▶ EXCERPT TO READ
┏━━
Guanlue Li, Chenran Jiang, Ziqi Gao, Yu Liu, Chenyang Liu, Jiean Chen, Yong Huang, Jia Li

TL;DR

AMDiff addresses the challenge of de novo ligand design conditioned on target proteins by introducing a hierarchical diffusion framework that jointly models atom-level and motif-level ligand representations. It leverages classifier-free guidance and binding-site conditioning, augmented by topological features, to generate valid, diverse, and high-affinity molecules. Across CrossDocked benchmarks and kinase targets ALK and CDK4, AMDiff demonstrates superior validity, diversity, novelty, and docking performance, while remaining robust to pocket size changes and protein mutations. By bridging atom-level detail with motif-level priors and enabling cross-view information exchange, AMDiff advances structure-based drug design and has potential to speed up target-aware molecular generation in drug discovery.
┗━━
▶ PROBLEMS TO SOLVE
a) Condense the paragraph of the AMDiff summary that begins "AMDiff addresses the challenge" into a short bulleted list that keeps its main facts.
b) Reproduce word for word the passage of the AMDiff summary that begins at the words "AMDiff addresses the" and stops after the words "in drug discovery.".
Rely only on the AMDiff summary to complete these tasks, not on the material.

▶ INFORMATION PROVIDED
┏━━
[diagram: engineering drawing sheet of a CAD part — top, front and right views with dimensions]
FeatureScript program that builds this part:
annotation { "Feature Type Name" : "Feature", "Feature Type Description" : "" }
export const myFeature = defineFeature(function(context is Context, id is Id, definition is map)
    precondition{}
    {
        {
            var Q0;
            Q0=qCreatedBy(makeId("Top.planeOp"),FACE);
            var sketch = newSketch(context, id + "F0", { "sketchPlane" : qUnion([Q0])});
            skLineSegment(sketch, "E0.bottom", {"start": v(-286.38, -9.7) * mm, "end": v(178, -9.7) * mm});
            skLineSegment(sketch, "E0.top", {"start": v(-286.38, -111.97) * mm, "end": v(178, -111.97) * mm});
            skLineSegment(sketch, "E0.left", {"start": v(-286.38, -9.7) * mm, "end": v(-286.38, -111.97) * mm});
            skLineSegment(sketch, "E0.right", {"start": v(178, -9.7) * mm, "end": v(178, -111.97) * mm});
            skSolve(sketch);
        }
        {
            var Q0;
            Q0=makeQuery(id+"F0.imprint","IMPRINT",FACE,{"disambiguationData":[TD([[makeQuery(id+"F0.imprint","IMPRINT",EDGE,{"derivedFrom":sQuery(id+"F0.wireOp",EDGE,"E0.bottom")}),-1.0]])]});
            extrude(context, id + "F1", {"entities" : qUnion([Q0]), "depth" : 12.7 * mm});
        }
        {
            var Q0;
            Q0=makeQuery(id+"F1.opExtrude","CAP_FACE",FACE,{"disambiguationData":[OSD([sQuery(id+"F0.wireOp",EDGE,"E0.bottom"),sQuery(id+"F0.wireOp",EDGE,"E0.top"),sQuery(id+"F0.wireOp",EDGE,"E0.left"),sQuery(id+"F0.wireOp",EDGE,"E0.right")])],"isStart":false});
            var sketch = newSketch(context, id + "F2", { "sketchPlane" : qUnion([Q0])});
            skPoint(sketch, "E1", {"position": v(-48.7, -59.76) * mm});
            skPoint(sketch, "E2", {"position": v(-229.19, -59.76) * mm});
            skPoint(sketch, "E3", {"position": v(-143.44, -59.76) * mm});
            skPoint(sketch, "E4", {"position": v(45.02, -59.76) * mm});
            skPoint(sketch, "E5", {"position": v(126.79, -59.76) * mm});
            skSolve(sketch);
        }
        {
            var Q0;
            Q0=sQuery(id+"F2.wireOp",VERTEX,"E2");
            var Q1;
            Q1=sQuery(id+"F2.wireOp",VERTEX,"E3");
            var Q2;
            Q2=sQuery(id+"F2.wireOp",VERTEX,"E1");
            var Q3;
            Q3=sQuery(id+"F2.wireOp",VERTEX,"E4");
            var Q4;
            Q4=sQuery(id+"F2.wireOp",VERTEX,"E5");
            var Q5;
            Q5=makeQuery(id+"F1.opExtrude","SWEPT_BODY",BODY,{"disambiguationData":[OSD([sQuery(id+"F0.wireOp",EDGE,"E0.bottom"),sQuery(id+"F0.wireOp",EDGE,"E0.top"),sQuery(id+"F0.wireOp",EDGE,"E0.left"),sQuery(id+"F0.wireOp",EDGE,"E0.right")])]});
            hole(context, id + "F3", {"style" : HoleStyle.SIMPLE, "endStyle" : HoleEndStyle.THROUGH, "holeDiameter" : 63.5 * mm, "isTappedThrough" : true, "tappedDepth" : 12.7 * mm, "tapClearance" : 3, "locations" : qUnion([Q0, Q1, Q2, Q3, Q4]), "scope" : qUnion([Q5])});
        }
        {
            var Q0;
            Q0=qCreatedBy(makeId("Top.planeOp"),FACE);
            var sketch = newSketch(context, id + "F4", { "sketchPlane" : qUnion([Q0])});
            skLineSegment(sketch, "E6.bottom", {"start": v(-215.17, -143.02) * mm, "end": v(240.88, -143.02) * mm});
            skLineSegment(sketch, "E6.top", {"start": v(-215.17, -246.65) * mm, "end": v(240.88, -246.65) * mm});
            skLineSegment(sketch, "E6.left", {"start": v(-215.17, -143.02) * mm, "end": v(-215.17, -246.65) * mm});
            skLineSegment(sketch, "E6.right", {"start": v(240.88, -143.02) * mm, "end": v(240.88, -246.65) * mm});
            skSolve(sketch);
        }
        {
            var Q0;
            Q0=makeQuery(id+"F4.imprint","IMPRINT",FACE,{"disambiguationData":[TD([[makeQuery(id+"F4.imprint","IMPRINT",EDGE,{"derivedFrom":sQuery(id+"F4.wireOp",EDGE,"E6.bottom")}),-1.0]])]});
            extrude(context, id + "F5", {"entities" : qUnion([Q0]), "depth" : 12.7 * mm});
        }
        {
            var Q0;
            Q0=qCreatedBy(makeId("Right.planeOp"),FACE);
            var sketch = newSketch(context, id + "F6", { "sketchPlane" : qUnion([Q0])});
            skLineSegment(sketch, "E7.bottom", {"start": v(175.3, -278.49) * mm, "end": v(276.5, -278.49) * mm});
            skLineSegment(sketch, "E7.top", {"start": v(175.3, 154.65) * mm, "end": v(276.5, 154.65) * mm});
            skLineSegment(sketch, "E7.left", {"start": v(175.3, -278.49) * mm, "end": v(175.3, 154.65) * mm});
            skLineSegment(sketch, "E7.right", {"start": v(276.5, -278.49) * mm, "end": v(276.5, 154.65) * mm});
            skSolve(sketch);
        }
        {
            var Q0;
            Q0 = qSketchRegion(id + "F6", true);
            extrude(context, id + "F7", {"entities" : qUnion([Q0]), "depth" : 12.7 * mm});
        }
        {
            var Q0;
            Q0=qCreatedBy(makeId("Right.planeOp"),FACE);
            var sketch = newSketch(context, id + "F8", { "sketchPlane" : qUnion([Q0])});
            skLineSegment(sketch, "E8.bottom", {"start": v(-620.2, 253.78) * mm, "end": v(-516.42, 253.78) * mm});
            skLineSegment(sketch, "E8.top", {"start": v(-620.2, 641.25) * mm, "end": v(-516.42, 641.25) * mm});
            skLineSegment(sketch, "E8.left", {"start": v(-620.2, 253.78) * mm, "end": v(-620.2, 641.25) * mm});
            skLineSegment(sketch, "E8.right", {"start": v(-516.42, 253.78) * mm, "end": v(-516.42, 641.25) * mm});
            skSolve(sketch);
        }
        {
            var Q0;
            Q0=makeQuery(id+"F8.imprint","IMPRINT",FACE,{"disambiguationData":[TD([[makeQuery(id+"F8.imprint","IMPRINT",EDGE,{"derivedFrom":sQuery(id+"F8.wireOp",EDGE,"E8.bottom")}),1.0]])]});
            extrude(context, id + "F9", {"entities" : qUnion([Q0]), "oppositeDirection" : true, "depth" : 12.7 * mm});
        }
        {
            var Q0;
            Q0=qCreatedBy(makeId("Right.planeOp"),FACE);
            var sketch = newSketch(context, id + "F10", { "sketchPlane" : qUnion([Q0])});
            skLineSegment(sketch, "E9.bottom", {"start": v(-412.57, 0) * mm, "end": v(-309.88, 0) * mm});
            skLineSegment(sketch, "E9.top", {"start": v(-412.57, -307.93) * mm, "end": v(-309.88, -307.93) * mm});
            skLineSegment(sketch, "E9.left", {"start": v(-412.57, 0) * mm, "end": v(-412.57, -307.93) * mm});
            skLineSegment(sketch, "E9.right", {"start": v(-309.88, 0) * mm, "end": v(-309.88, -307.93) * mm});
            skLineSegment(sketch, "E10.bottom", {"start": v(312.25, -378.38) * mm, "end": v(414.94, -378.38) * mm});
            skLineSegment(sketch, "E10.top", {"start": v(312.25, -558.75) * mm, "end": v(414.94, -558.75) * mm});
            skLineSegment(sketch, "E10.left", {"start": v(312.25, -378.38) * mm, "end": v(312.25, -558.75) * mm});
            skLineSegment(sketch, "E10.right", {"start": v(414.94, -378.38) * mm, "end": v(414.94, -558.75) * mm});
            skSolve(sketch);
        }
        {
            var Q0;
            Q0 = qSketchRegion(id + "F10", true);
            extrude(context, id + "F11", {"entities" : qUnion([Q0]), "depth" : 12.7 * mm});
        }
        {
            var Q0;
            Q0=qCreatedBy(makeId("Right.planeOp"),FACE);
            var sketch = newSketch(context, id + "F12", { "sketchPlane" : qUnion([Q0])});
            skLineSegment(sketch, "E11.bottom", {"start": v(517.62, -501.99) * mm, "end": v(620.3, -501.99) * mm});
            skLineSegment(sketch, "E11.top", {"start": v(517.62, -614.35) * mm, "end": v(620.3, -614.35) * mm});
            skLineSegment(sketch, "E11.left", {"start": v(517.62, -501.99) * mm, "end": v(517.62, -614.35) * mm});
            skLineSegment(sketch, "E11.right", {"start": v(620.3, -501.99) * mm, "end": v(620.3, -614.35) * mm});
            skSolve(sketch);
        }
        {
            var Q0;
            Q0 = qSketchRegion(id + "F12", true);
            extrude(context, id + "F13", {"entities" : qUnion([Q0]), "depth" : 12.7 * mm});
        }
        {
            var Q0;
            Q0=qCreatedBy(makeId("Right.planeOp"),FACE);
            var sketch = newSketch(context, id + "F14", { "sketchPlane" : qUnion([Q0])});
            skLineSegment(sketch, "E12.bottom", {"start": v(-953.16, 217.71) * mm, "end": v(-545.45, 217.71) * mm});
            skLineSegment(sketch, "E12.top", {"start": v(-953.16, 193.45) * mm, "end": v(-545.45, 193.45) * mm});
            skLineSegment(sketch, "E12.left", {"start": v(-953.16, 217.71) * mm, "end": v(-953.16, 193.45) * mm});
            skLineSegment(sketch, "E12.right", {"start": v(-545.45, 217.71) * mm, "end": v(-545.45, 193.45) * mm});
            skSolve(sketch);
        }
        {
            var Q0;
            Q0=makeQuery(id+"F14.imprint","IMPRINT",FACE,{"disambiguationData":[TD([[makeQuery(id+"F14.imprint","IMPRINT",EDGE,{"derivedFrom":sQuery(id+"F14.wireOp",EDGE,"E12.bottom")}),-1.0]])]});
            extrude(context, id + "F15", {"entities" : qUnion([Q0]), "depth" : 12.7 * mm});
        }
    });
┗━━
▶ ANSWERS FOR THIS EXERCISE
a)
- AMDiff is a hierarchical diffusion framework for designing ligands from scratch, conditioned on target proteins.
- It jointly models ligands at the atom level and the motif level.
- It uses classifier-free guidance and binding-site conditioning, augmented by topological features, to generate valid, diverse, high-affinity molecules.
- On CrossDocked benchmarks and the kinase targets ALK and CDK4, it shows superior validity, diversity, novelty, and docking performance.
- It stays robust to changes in pocket size and to protein mutations.
- By linking atom-level detail with motif-level priors and allowing information exchange between the two views, it advances structure-based drug design and could speed up target-aware molecular generation in drug discovery.

b)
AMDiff addresses the challenge of de novo ligand design conditioned on target proteins by introducing a hierarchical diffusion framework that jointly models atom-level and motif-level ligand representations. It leverages classifier-free guidance and binding-site conditioning, augmented by topological features, to generate valid, diverse, and high-affinity molecules. Across CrossDocked benchmarks and kinase targets ALK and CDK4, AMDiff demonstrates superior validity, diversity, novelty, and docking performance, while remaining robust to pocket size changes and protein mutations. By bridging atom-level detail with motif-level priors and enabling cross-view information exchange, AMDiff advances structure-based drug design and has potential to speed up target-aware molecular generation in drug discovery.